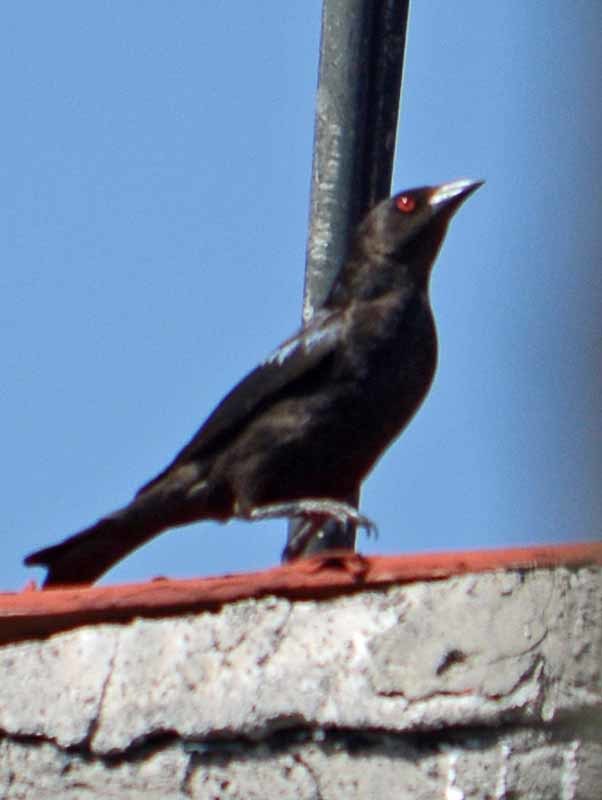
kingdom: Animalia
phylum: Chordata
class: Aves
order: Passeriformes
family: Icteridae
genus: Molothrus
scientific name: Molothrus aeneus
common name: Bronzed cowbird
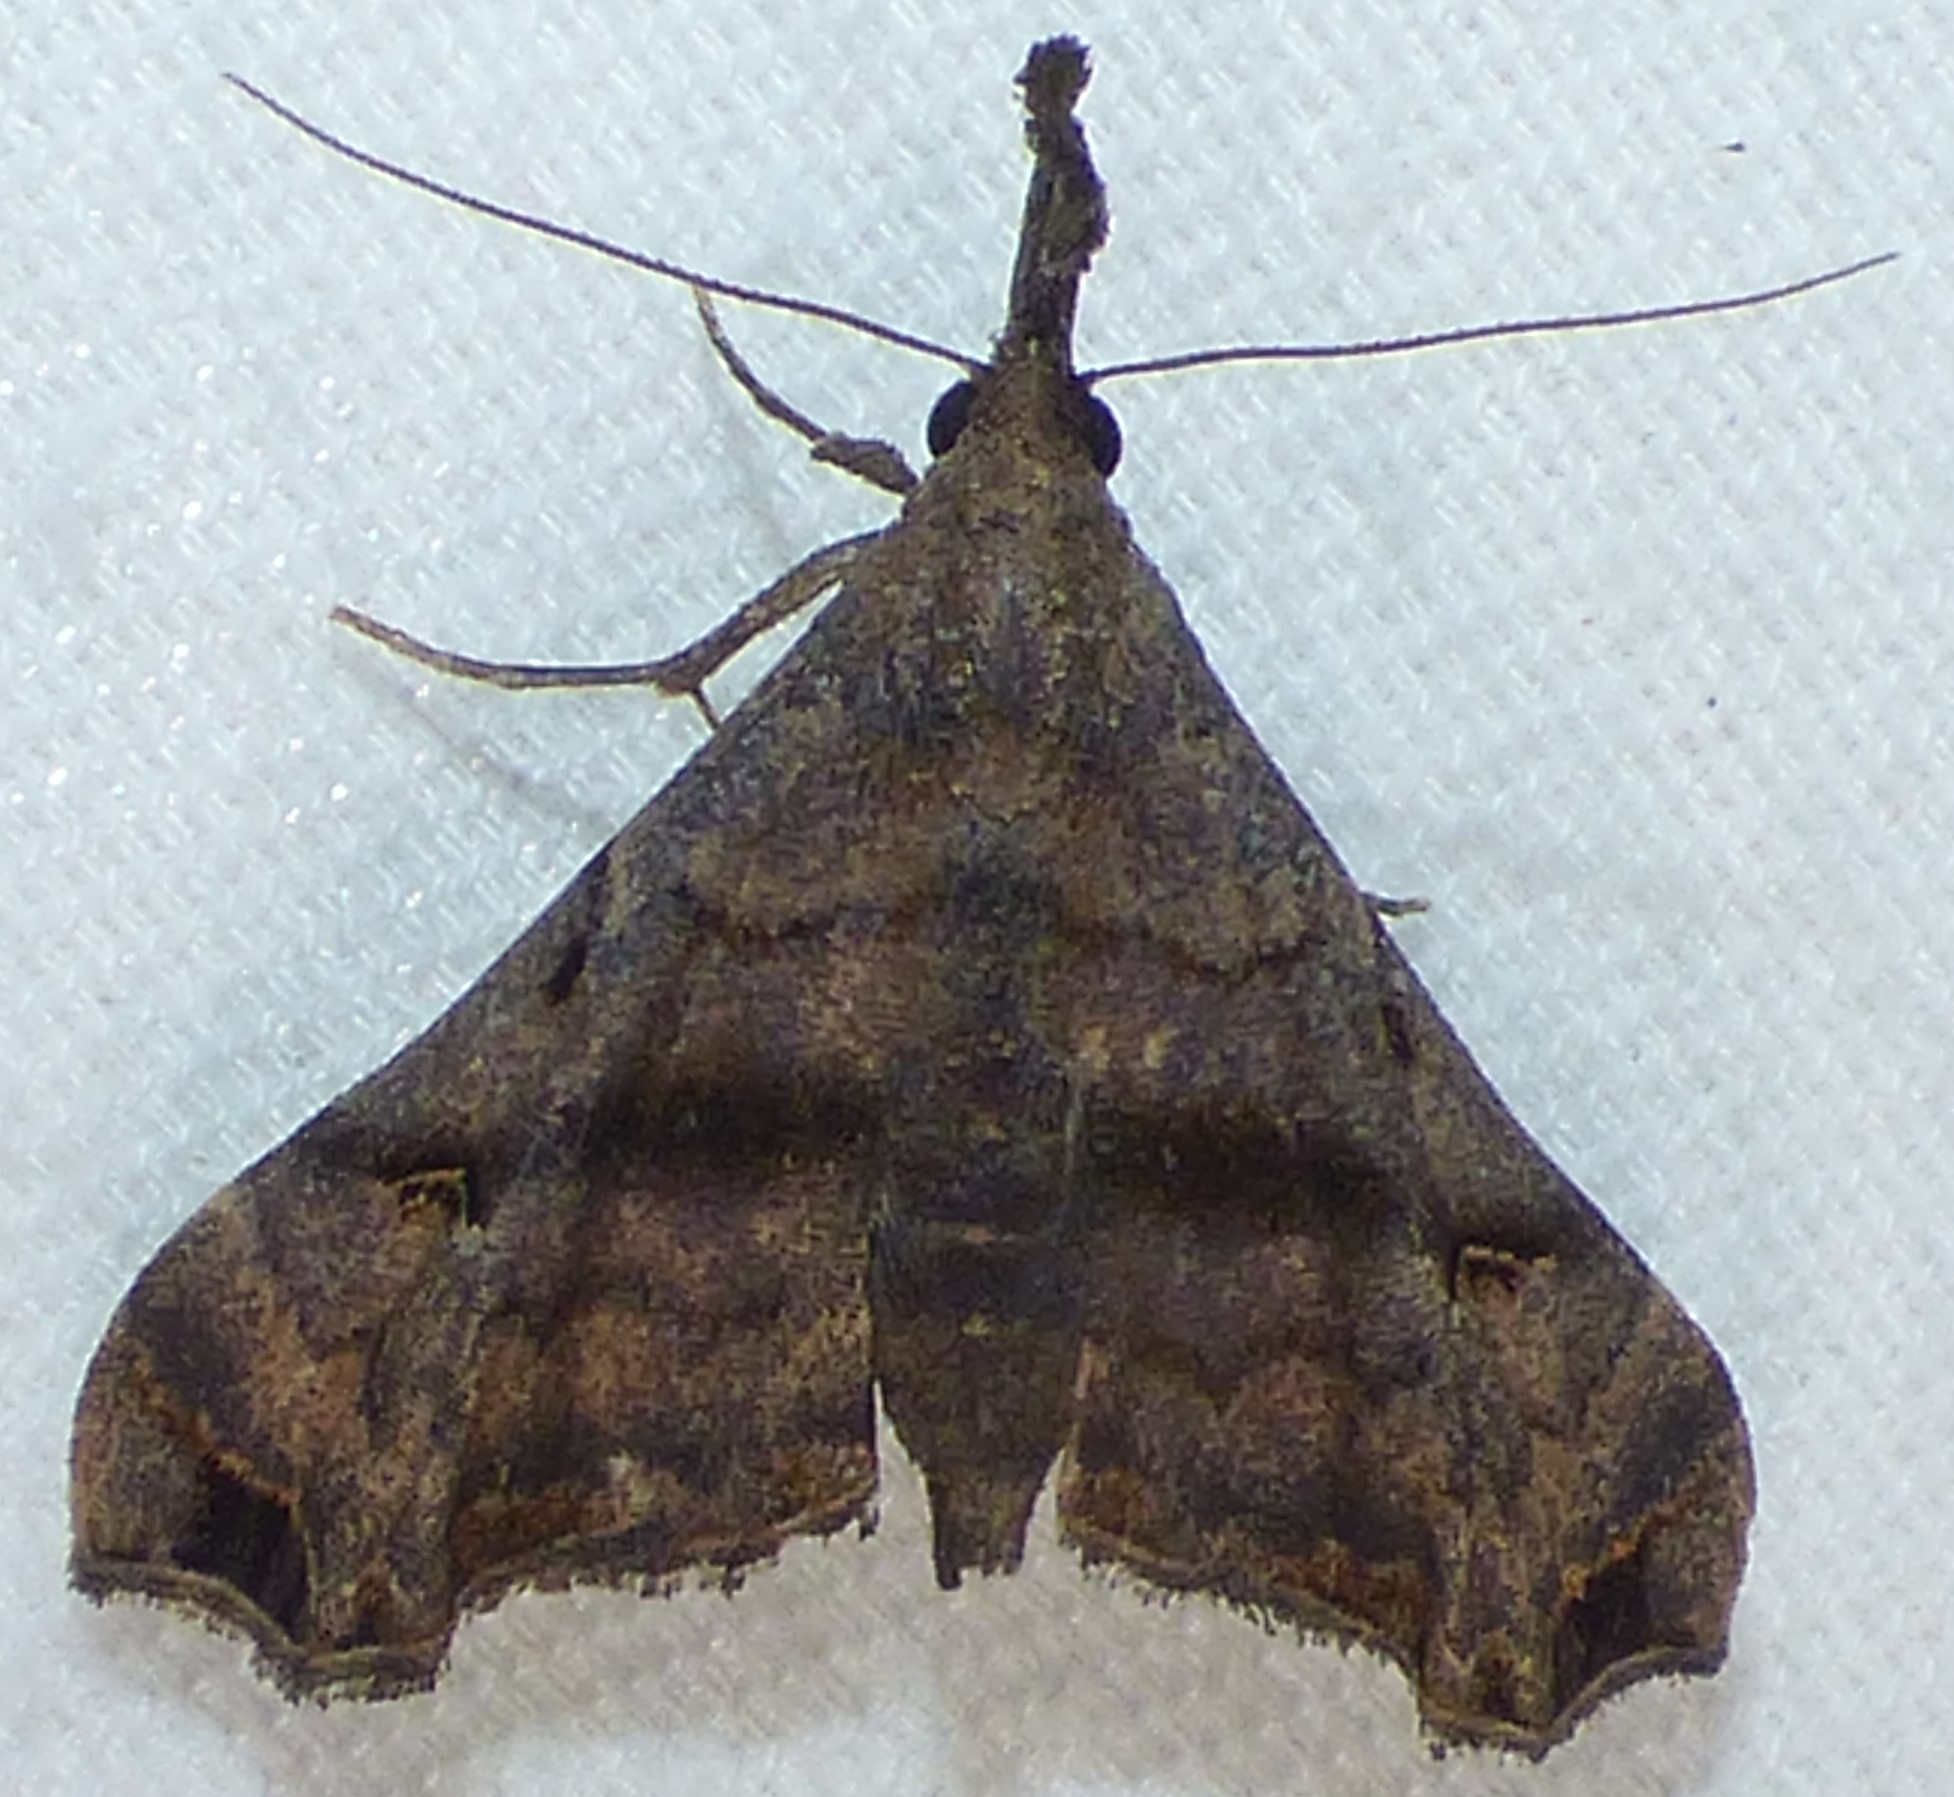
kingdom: Animalia
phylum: Arthropoda
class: Insecta
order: Lepidoptera
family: Erebidae
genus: Palthis
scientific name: Palthis asopialis
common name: Faint-spotted palthis moth
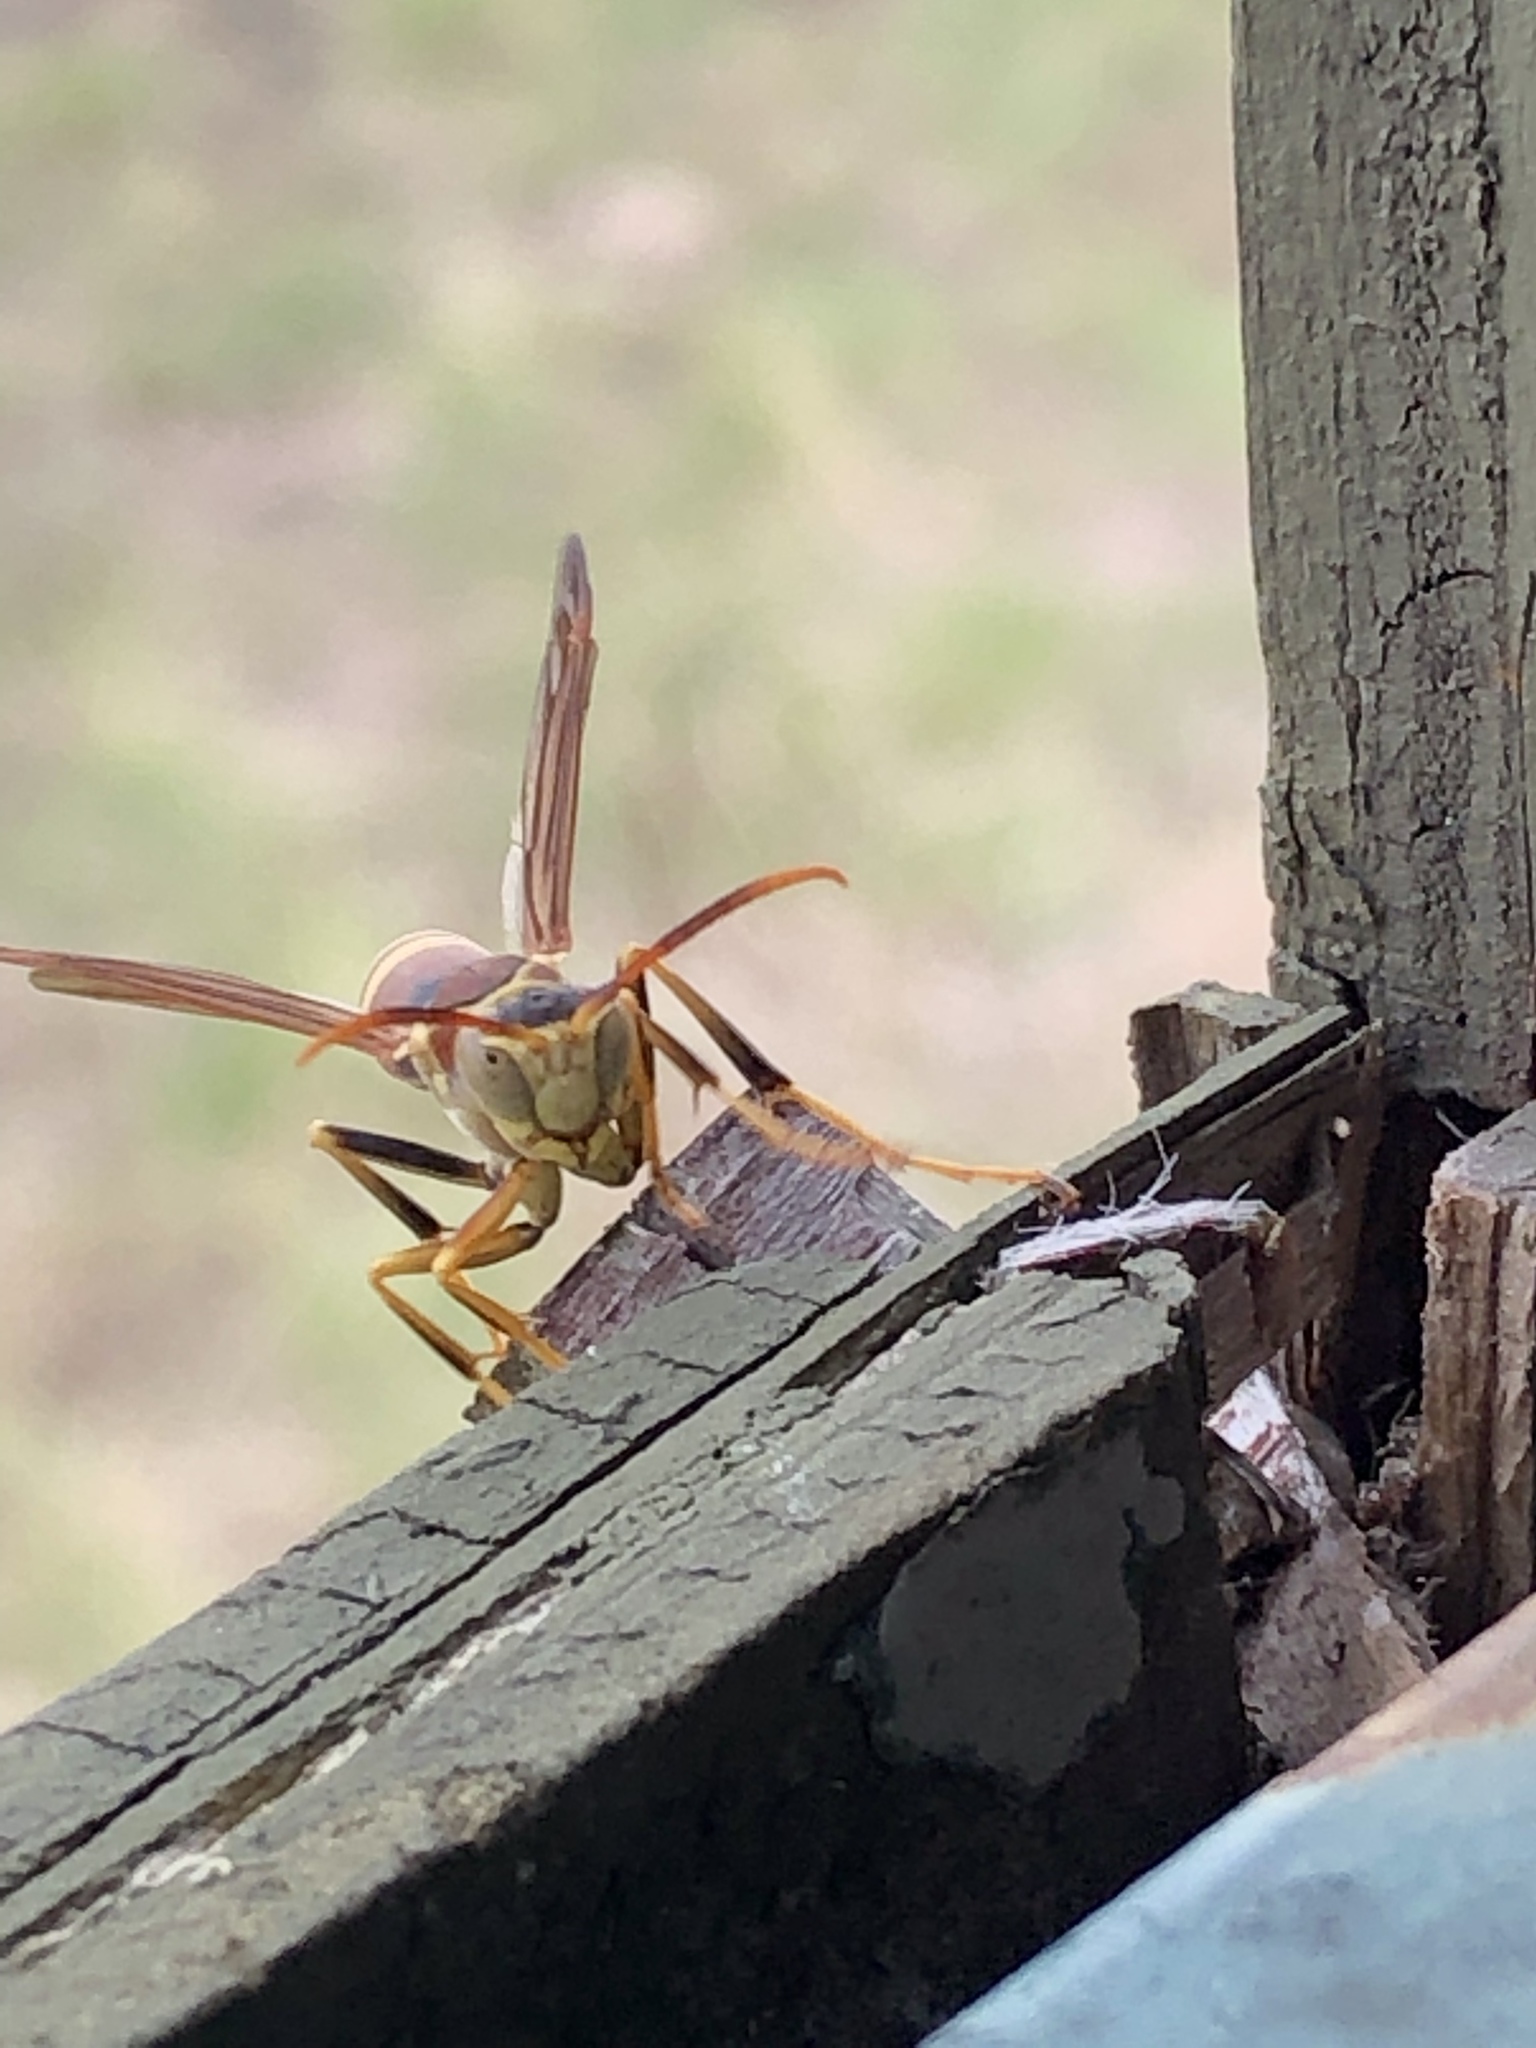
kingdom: Animalia
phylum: Arthropoda
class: Insecta
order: Hymenoptera
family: Eumenidae
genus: Polistes
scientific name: Polistes exclamans
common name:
******************************
▶ **What to produce**: Copy every line of the material above word for word, leaving out the pictures.

▶ **Result for this task**:
kingdom: Animalia
phylum: Chordata
class: Aves
order: Passeriformes
family: Icteridae
genus: Molothrus
scientific name: Molothrus aeneus
common name: Bronzed cowbird
kingdom: Animalia
phylum: Arthropoda
class: Insecta
order: Lepidoptera
family: Erebidae
genus: Palthis
scientific name: Palthis asopialis
common name: Faint-spotted palthis moth
kingdom: Animalia
phylum: Arthropoda
class: Insecta
order: Hymenoptera
family: Eumenidae
genus: Polistes
scientific name: Polistes exclamans
common name:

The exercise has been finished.